## [Task description]
Leave every picture out and give back the lines below from the first through the line that holds "Rendered at 1241 by 1754 pixels.", exactly as written.

.....

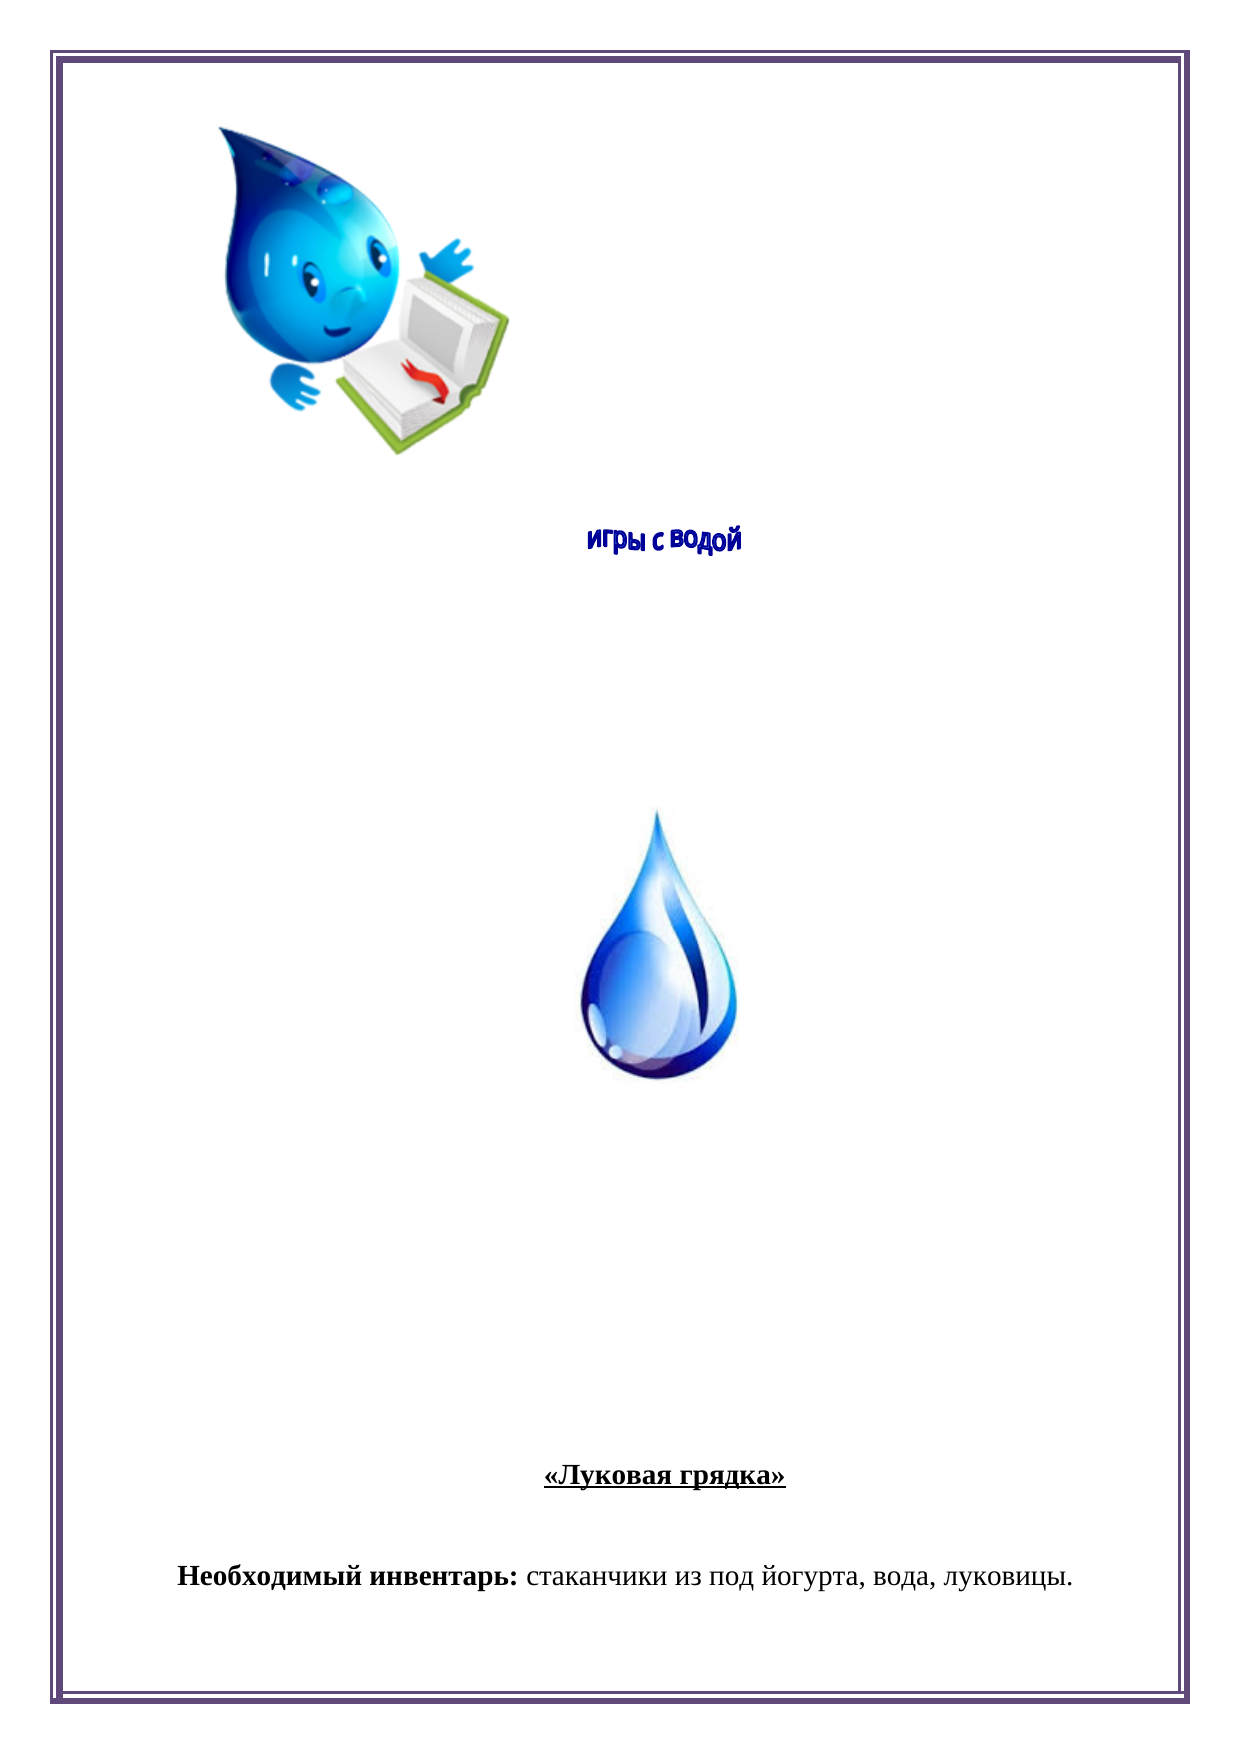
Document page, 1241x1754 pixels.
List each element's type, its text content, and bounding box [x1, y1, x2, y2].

picture [177, 118, 521, 462]
picture [537, 806, 792, 1084]
text Необходимый инвентарь: стаканчики из под йогурта, вода, луковицы. [177, 1558, 1152, 1591]
text «Луковая грядка» [177, 1457, 1152, 1491]
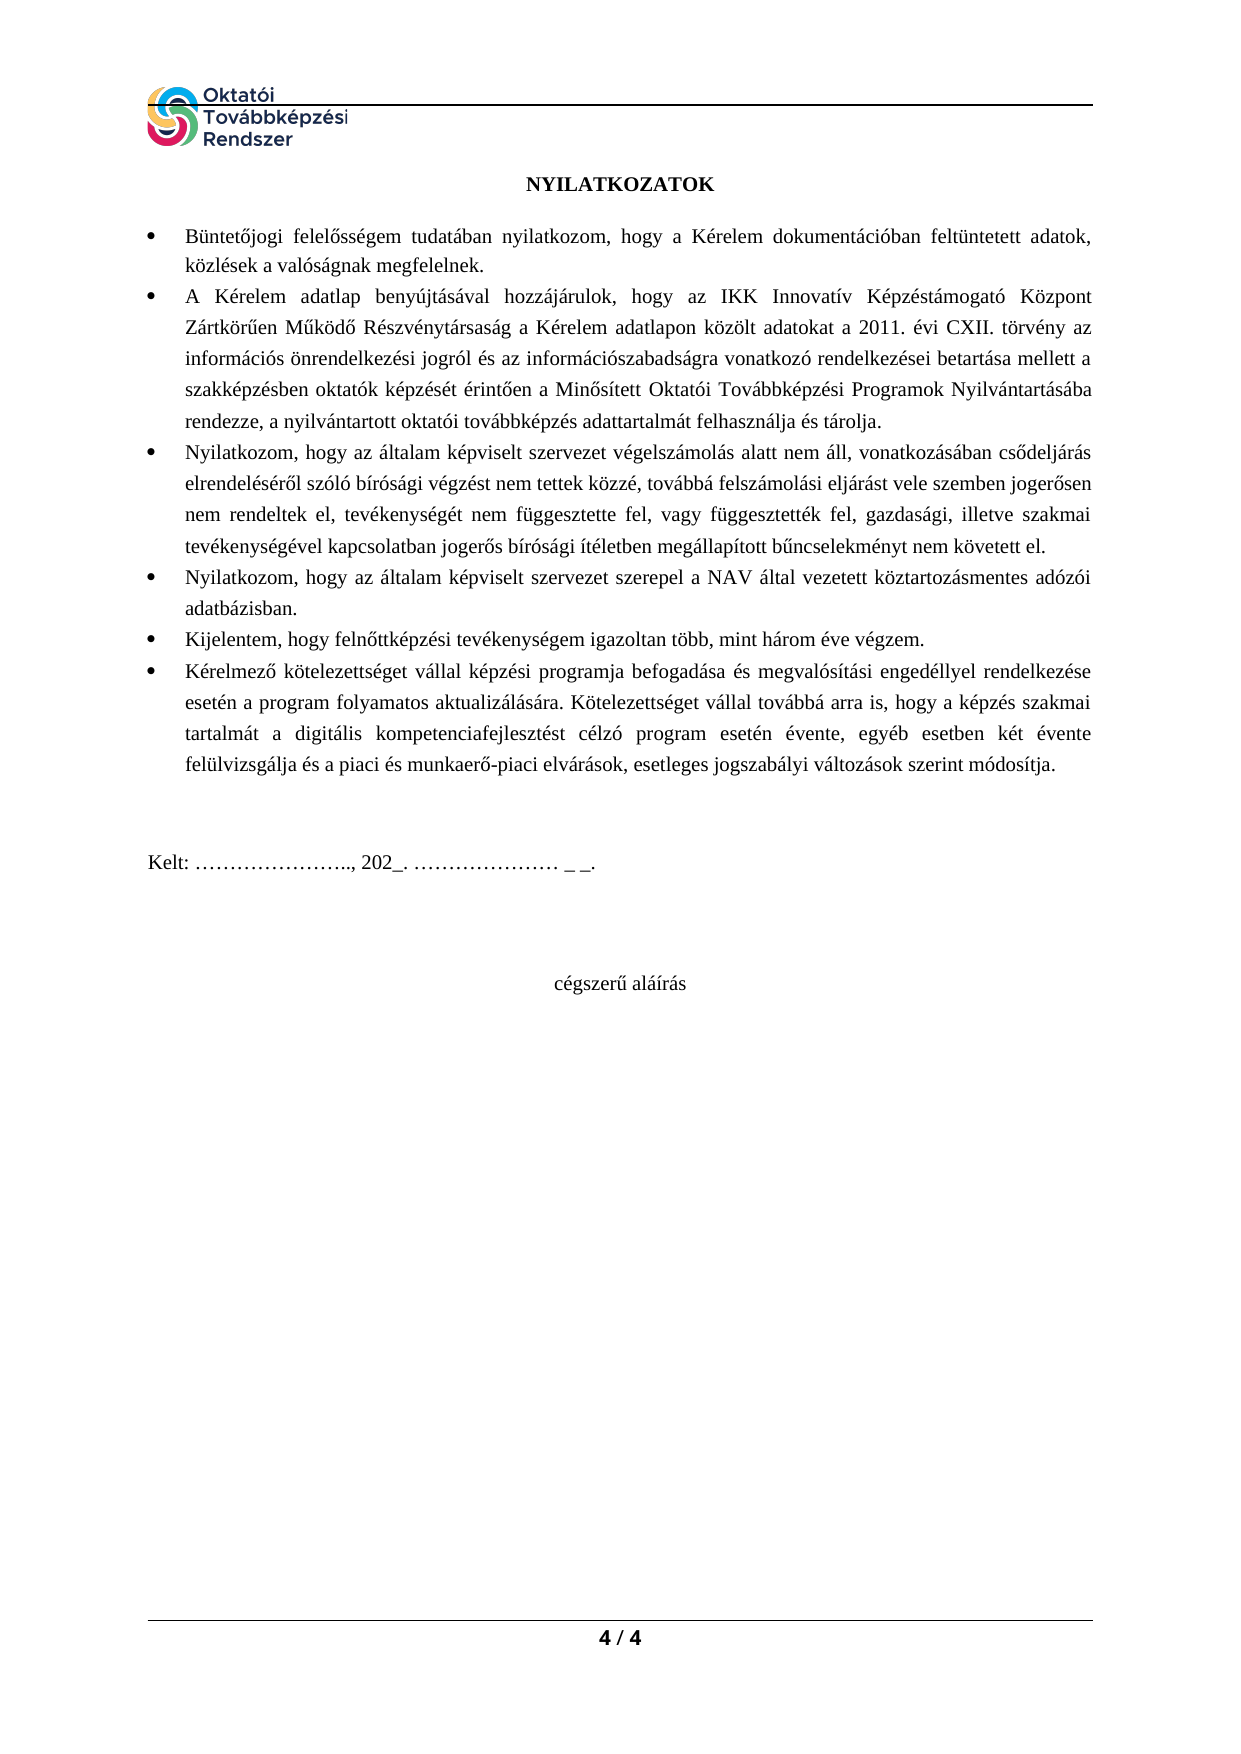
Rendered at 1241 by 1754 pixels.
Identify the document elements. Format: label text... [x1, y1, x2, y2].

list Kijelentem, hogy felnőttképzési tevékenységem igazoltan több, mint három éve végzem. [147, 622, 1093, 653]
picture [167, 95, 189, 104]
list A Kérelem adatlap benyújtásával hozzájárulok, hogy az IKK Innovatív Képzéstámogató Központ Zártkörűen Működő Részvénytársaság a Kérelem adatlapon közölt adatokat a 2011. évi CXII. törvény az információs önrendelkezési jogról és az információszabadságra vonatkozó rendelkezései betartása mellett a szakképzésben oktatók képzését érintően a Minősített Oktatói Továbbképzési Programok Nyilvántartásába rendezze, a nyilvántartott oktatói továbbképzés adattartalmát felhasználja és tárolja. [147, 278, 1093, 434]
text Kelt: ………………….., 202_. ………………… _ _. [148, 850, 1093, 874]
list Kérelmező kötelezettséget vállal képzési programja befogadása és megvalósítási engedéllyel rendelkezése esetén a program folyamatos aktualizálására. Kötelezettséget vállal továbbá arra is, hogy a képzés szakmai tartalmát a digitális kompetenciafejlesztést célzó program esetén évente, egyéb esetben két évente felülvizsgálja és a piaci és munkaerő-piaci elvárások, esetleges jogszabályi változások szerint módosítja. [147, 653, 1093, 778]
text NYILATKOZATOK [148, 172, 1093, 196]
text cégszerű aláírás [148, 971, 1093, 995]
list Büntetőjogi felelősségem tudatában nyilatkozom, hogy a Kérelem dokumentációban feltüntetett adatok, közlések a valóságnak megfelelnek. [147, 220, 1093, 278]
picture [147, 87, 348, 146]
list Nyilatkozom, hogy az általam képviselt szervezet végelszámolás alatt nem áll, vonatkozásában csődeljárás elrendeléséről szóló bírósági végzést nem tettek közzé, továbbá felszámolási eljárást vele szemben jogerősen nem rendeltek el, tevékenységét nem függesztette fel, vagy függesztették fel, gazdasági, illetve szakmai tevékenységével kapcsolatban jogerős bírósági ítéletben megállapított bűncselekményt nem követett el. [147, 434, 1093, 559]
picture [185, 87, 348, 104]
list Nyilatkozom, hogy az általam képviselt szervezet szerepel a NAV által vezetett köztartozásmentes adózói adatbázisban. [147, 559, 1093, 622]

.....

## [Result below]
Document page, 1241x1754 pixels.
List each element's type, its text content, and bounding box [x1, y1, x2, y2].

picture [177, 118, 521, 462]
picture [537, 806, 792, 1084]
text Необходимый инвентарь: стаканчики из под йогурта, вода, луковицы. [177, 1558, 1152, 1591]
text «Луковая грядка» [177, 1457, 1152, 1491]
Rendered at 1241 by 1754 pixels.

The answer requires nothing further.